Groups: surrender of ACT: arrangements regarding control
A company may at any relevant time satisfy the tests in (a), (c) and (d) of CTM81240. But there may be in existence arrangements (see CTM81270 to CTM81280) under which some person or persons have, or could obtain, control of that subsidiary but not of its parent. If there are such arrangements in existence, then the company is not a subsidiary for the purposes ofICTA88/S240. ‘Control’ for this purpose is defined as in ICTA88/S840.
An example of the existence of such arrangements is where the majority of the voting rights in the subsidiary company are held by a person or persons other than the parent company. Another example is where a person or persons, other than the parent company, hold loan stock which is convertible into shares that will carry the majority of the voting rights.
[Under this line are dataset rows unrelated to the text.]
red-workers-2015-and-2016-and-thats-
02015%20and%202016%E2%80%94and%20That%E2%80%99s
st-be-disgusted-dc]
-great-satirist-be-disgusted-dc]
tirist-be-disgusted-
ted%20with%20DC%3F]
However ICTA88/S840 does not merely define ‘control’ in terms of voting rights, or interms of direct holdings. So, to determine whether such arrangements exist, it is necessary to consider:
- the Memorandum and Articles of Association of the company,
- any other documents regulating the company,
- the various documents that relate to loans made to the company.
Where a company other than the parent company holds the shares etc, it may also be necessary to consider the shareholders etc of that other company.
There is guidance at CTM80205 on SP3/93 and ESCC10. You have to follow these when you determine whether ‘arrangements’ are in existence.